Recorded information –
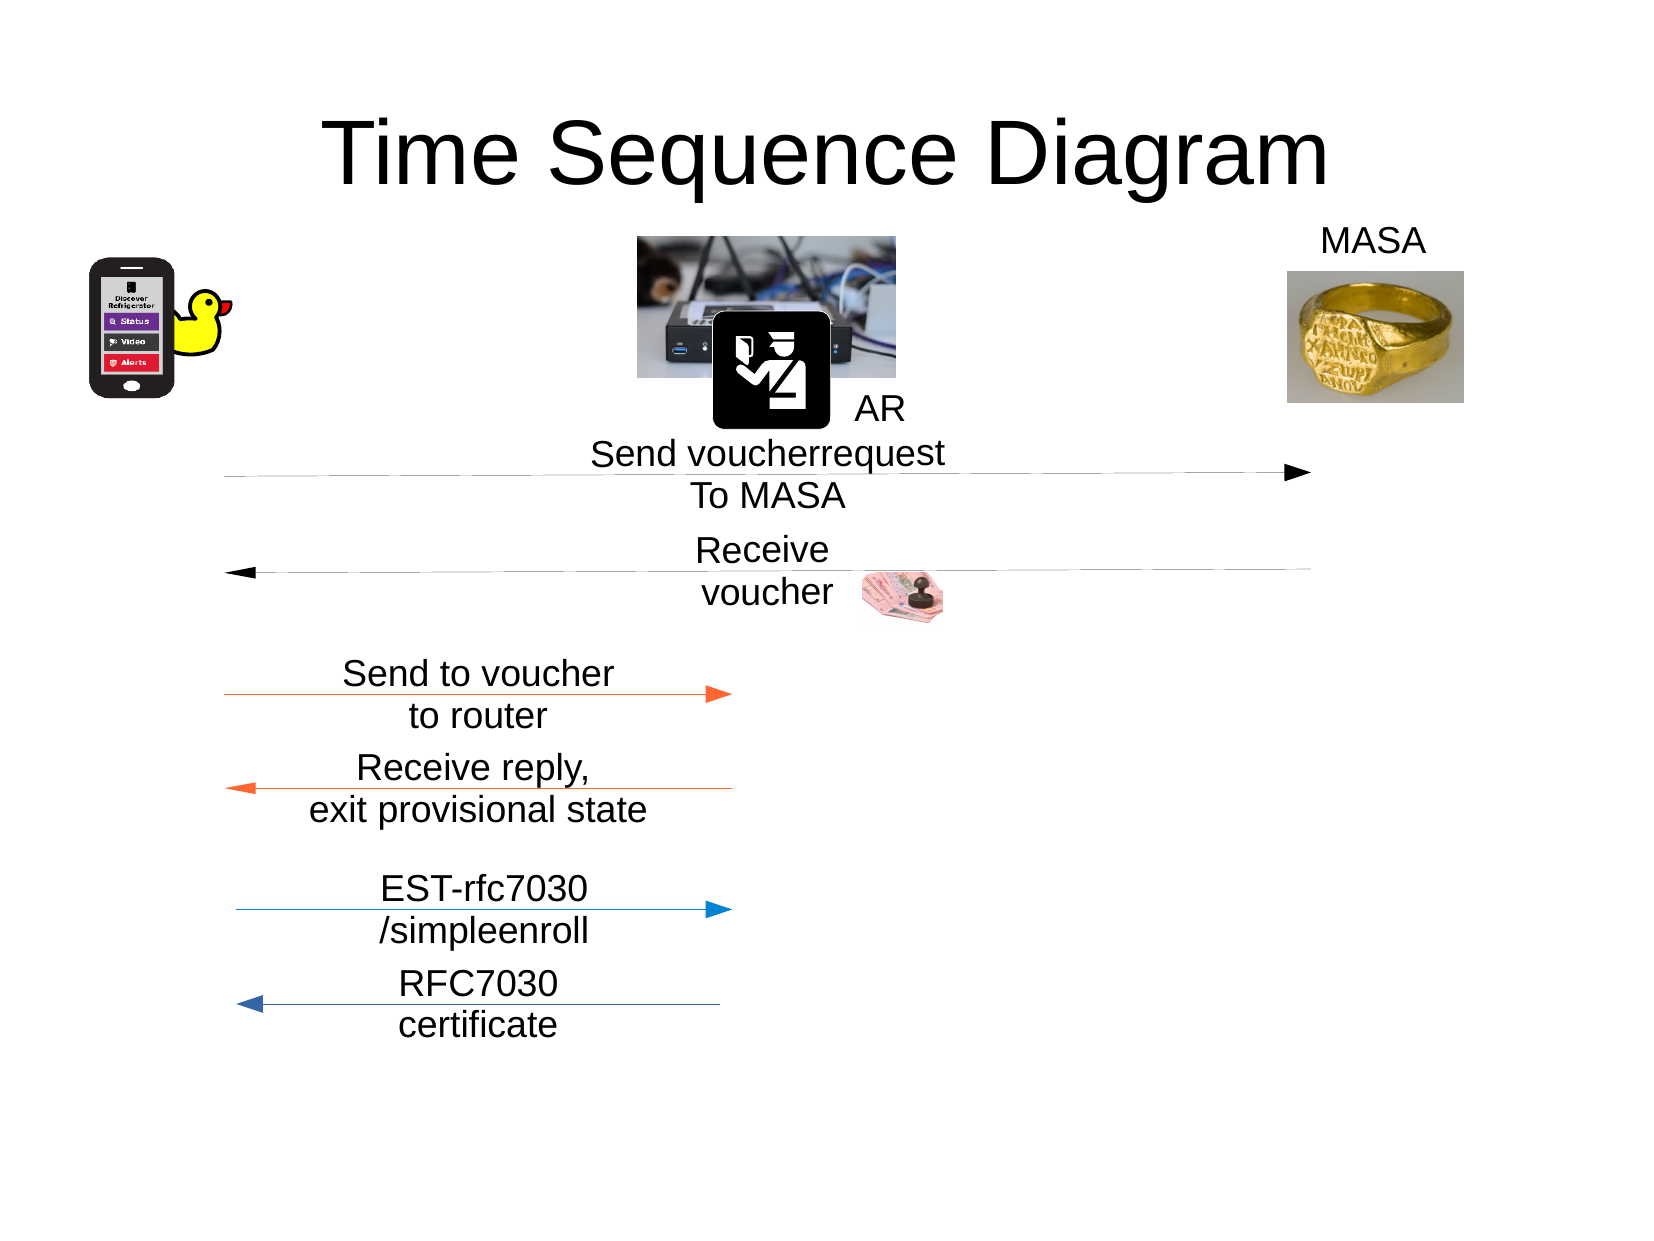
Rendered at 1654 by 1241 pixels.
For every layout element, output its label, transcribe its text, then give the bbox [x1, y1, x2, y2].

text_box MASA [1305, 212, 1441, 270]
picture [1287, 271, 1464, 403]
text_box AR [839, 380, 922, 438]
picture [637, 236, 896, 434]
title Time Sequence Diagram [82, 49, 1571, 257]
picture [85, 253, 237, 402]
picture [862, 572, 943, 626]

Goal of the exercise – Retype the records above line for line, leaving out the pictures.

Full output –
Rendered at 1654 by 1241 pixels.
For every layout element, output its label, transcribe its text, then give the bbox [x1, y1, x2, y2].

text_box MASA [1305, 212, 1441, 270]
picture [1287, 271, 1464, 403]
text_box AR [839, 380, 922, 438]
picture [637, 236, 896, 434]
title Time Sequence Diagram [82, 49, 1571, 257]
picture [85, 253, 237, 402]
picture [862, 572, 943, 626]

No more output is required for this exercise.